Esiste una duplice valenza nel genere “classico”: esso è sì di intrattenimento, di consumo (si veda la tradizione operistica, per fare un esempio), tuttavia possiede caratteristiche riconducibili al concetto di “colto”. Parlare oggi di musica colta, o intellettualistica, può sembrare un controsenso, dato che gli stessi Beatles, esempio iconico della musica leggera, vengono studiati all’interno delle aule dei Conservatori e delle Accademie musicali poiché portatori di grosse innovazioni tecniche ed estetiche della musica del XX secolo.
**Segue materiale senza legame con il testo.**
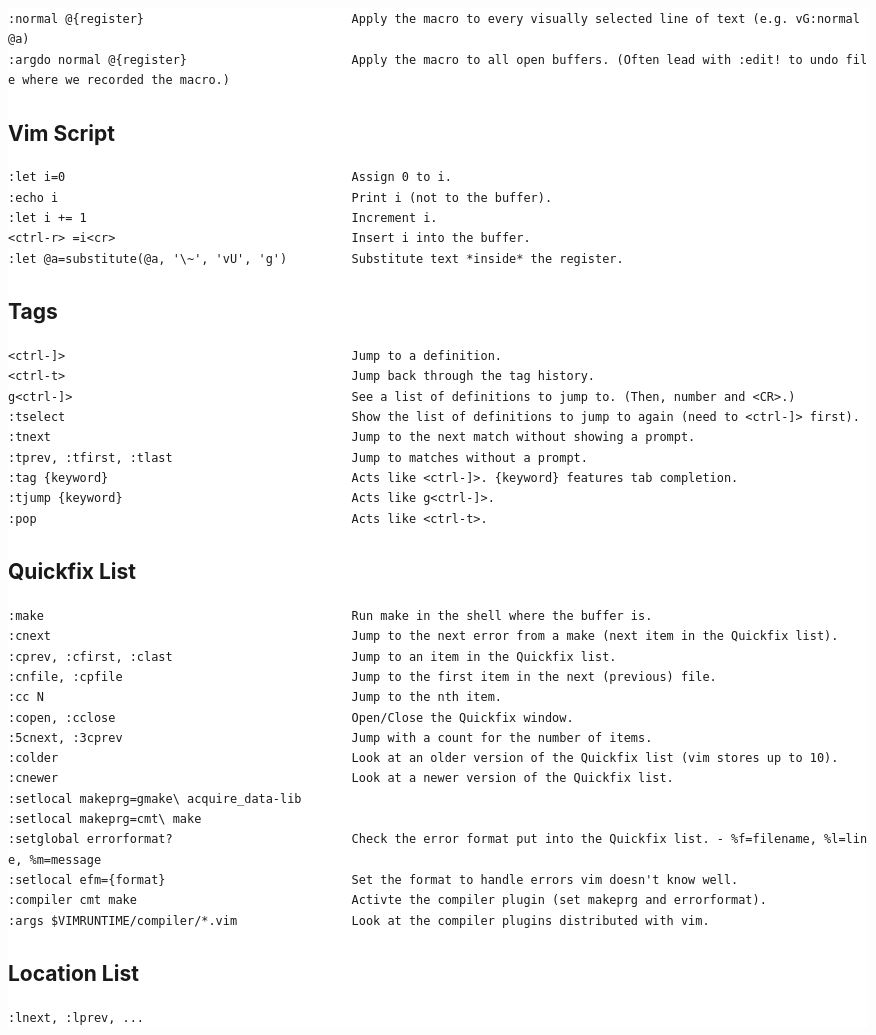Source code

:     :normal @{register}                             Apply the macro to every visually selected line of text (e.g. vG:normal @a)
    :argdo normal @{register}                       Apply the macro to all open buffers. (Often lead with :edit! to undo file where we recorded the macro.)

Vim Script
----------
    :let i=0                                        Assign 0 to i.
    :echo i                                         Print i (not to the buffer).
    :let i += 1                                     Increment i.
    <ctrl-r> =i<cr>                                 Insert i into the buffer.
    :let @a=substitute(@a, '\~', 'vU', 'g')         Substitute text *inside* the register.

Tags
----
    <ctrl-]>                                        Jump to a definition.
    <ctrl-t>                                        Jump back through the tag history.
    g<ctrl-]>                                       See a list of definitions to jump to. (Then, number and <CR>.)
    :tselect                                        Show the list of definitions to jump to again (need to <ctrl-]> first).
    :tnext                                          Jump to the next match without showing a prompt.
    :tprev, :tfirst, :tlast                         Jump to matches without a prompt.
    :tag {keyword}                                  Acts like <ctrl-]>. {keyword} features tab completion.
    :tjump {keyword}                                Acts like g<ctrl-]>.
    :pop                                            Acts like <ctrl-t>.

Quickfix List
-------------
    :make                                           Run make in the shell where the buffer is.
    :cnext                                          Jump to the next error from a make (next item in the Quickfix list).
    :cprev, :cfirst, :clast                         Jump to an item in the Quickfix list.
    :cnfile, :cpfile                                Jump to the first item in the next (previous) file.
    :cc N                                           Jump to the nth item.
    :copen, :cclose                                 Open/Close the Quickfix window.
    :5cnext, :3cprev                                Jump with a count for the number of items.
    :colder                                         Look at an older version of the Quickfix list (vim stores up to 10).
    :cnewer                                         Look at a newer version of the Quickfix list.
    :setlocal makeprg=gmake\ acquire_data-lib    
    :setlocal makeprg=cmt\ make    
    :setglobal errorformat?                         Check the error format put into the Quickfix list. - %f=filename, %l=line, %m=message
    :setlocal efm={format}                          Set the format to handle errors vim doesn't know well.
    :compiler cmt make                              Activte the compiler plugin (set makeprg and errorformat).
    :args $VIMRUNTIME/compiler/*.vim                Look at the compiler plugins distributed with vim.

Location List
-------------
    :lnext, :lprev, ...
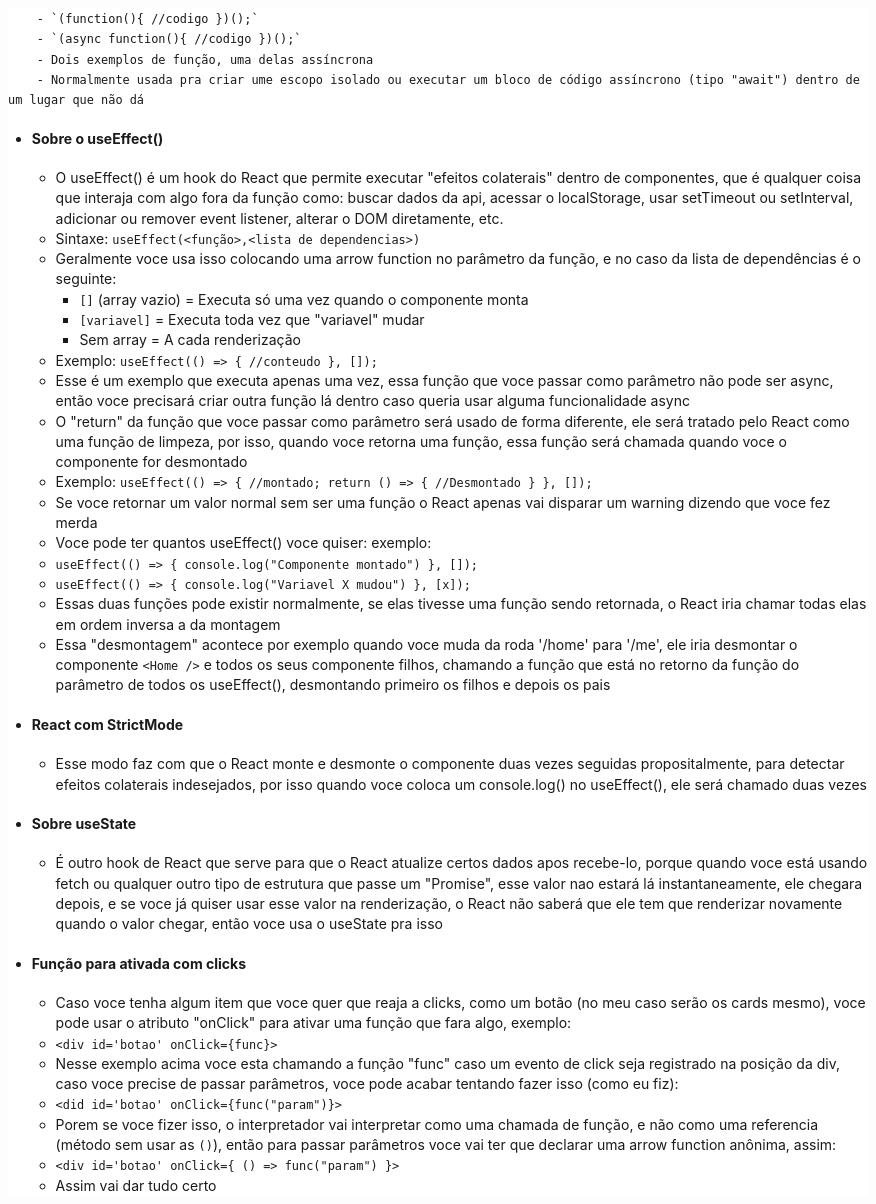 		- `(function(){ //codigo })();`
		- `(async function(){ //codigo })();`
		- Dois exemplos de função, uma delas assíncrona
		- Normalmente usada pra criar ume escopo isolado ou executar um bloco de código assíncrono (tipo "await") dentro de um lugar que não dá

- #### Sobre o useEffect()
	- O useEffect() é um hook do React que permite executar "efeitos colaterais" dentro de componentes, que é qualquer coisa que interaja com algo fora da função como: buscar dados da api, acessar o localStorage, usar setTimeout ou setInterval, adicionar ou remover event listener, alterar o DOM diretamente, etc.
	- Sintaxe: `useEffect(<função>,<lista de dependencias>)`
	- Geralmente voce usa isso colocando uma arrow function no parâmetro da função, e no caso da lista de dependências é o seguinte:
		- `[]` (array vazio) = Executa só uma vez quando o componente monta
		- `[variavel]` =  Executa toda vez que "variavel" mudar
		- Sem array = A cada renderização
	- Exemplo: `useEffect(() => { //conteudo }, []);`
	- Esse é um exemplo que executa apenas uma vez, essa função que voce passar como parâmetro não pode ser async, então voce precisará criar outra função lá dentro caso queria usar alguma funcionalidade async
	- O "return" da função que voce passar como parâmetro será usado de forma diferente, ele será tratado pelo React como uma função de limpeza, por isso, quando voce retorna uma função, essa função será chamada quando voce o componente for desmontado
	- Exemplo: `useEffect(() => { //montado; return () => { //Desmontado } }, []);`
	- Se voce retornar um valor normal sem ser uma função o React apenas vai disparar um warning dizendo que voce fez merda
	- Voce pode ter quantos useEffect() voce quiser: exemplo:
	- `useEffect(() => { console.log("Componente montado") }, []);`
	- `useEffect(() => { console.log("Variavel X mudou") }, [x]);`
	- Essas duas funções pode existir normalmente, se elas tivesse uma função sendo retornada, o React iria chamar todas elas em ordem inversa a da montagem
	- Essa "desmontagem" acontece por exemplo quando voce muda da roda '/home' para '/me', ele iria desmontar o componente `<Home />` e todos os seus componente filhos, chamando a função que está no retorno da função do parâmetro de todos os useEffect(), desmontando primeiro os filhos e depois os pais

- #### React com StrictMode
	- Esse modo faz com que o React monte e desmonte o componente duas vezes seguidas propositalmente, para detectar efeitos colaterais indesejados, por isso quando voce coloca um console.log() no useEffect(), ele será chamado duas vezes

- #### Sobre useState
	- É outro hook de React que serve para que o React atualize certos dados apos recebe-lo, porque quando voce está usando fetch ou qualquer outro tipo de estrutura que passe um "Promise", esse valor nao estará lá instantaneamente, ele chegara depois, e se voce já quiser usar esse valor na renderização, o React não saberá que ele tem que renderizar novamente quando o valor chegar, então voce usa o useState pra isso

- #### Função para ativada com clicks
	- Caso voce tenha algum item que voce quer que reaja a clicks, como um botão (no meu caso serão os cards mesmo), voce pode usar o atributo "onClick" para ativar uma função que fara algo, exemplo:
	- `<div id='botao' onClick={func}>`
	- Nesse exemplo acima voce esta chamando a função "func" caso um evento de click seja registrado na posição da div, caso voce precise de passar parâmetros, voce pode acabar tentando fazer isso (como eu fiz):
	- `<did id='botao' onClick={func("param")}>`
	- Porem se voce fizer isso, o interpretador vai interpretar como uma chamada de função, e não como uma referencia (método sem usar as `()`), então para passar parâmetros voce vai ter que declarar uma arrow function anônima, assim:
	- `<div id='botao' onClick={ () => func("param") }>`
	- Assim vai dar tudo certo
Eppure il carattere serioso prevale sulla reale applicazione finale di questa musica: le Passioni o le Messe di Johann Sebastian Bach, ovvero quella musica con finalità liturgiche pratiche e concrete, oggi vengono eseguite raramente in contesti sacri, spostando così l’attenzione alla sala da concerto e alle sue consuetudini “di consumo”. Le stesse esecuzioni filologiche, dove ensemble ripropongono musica “antica” mediante strumenti e tecniche esecutive ricostruiti filologicamente, sono il perfetto esempio di questa duplicità: quel fascino romantico dell’antico riproposto “così come era all’epoca” sposa la ricerca intellettuale e il consumo di quel “futuro antico”, parafrasando Branduardi, che non ci saremmo mai aspettati di ascoltare.
È evidente che si creino delle oscenità imbarazzanti: playlist come “relaxing piano music” o “classical chill” invadono la distribuzione digitale e non, accozzando periodi, stili, funzioni ed estetiche completamente diverse fra di loro. Il rischio è quello di distruggere un modello interpretativo nel tentativo di rincorrere quelle infinite traduzioni sonore di cui si accennava all’inizio: a tal proposito, un noto giornale italiano ha pubblicato recentemente come inserto le Variazioni Goldberg di Bach nelle due versioni registrate da Glenn Gould. L’interprete è famoso per i suoi “scricchiolii” e “mugolii” durante la registrazione, diventati parte integrante non solo di quelle take, ma dell’intera estetica del pianista: questo giornale ha deciso di creare un prodotto fresco, pulito ma completamente artificiale e di fatto sbagliato, applicando filtri di soppressione del rumore e uccidendo l’interpretazione unica di Gould.
La musica classica ha un piano di lettura “in più” rispetto alla musica leggera, ovvero quello dell’apertura a più possibilità di lettura, come fossero tante “cover” dello stesso brano: tuttavia, il brano originale non esiste, almeno non nella sua forma sonora. Quando ci si approccia all’ascolto casuale di musica, sarebbe bene evitare questo approccio per la musica classica. Esistono differenze fra un Abbado e un Bernstein, esiste un percorso che è più simile all’LP che ai singoli brani spezzati: la conoscenza anche solo di questo concetto basta per recuperare e apprezzare le radici della nostra cultura e del nostro essere “musicali”.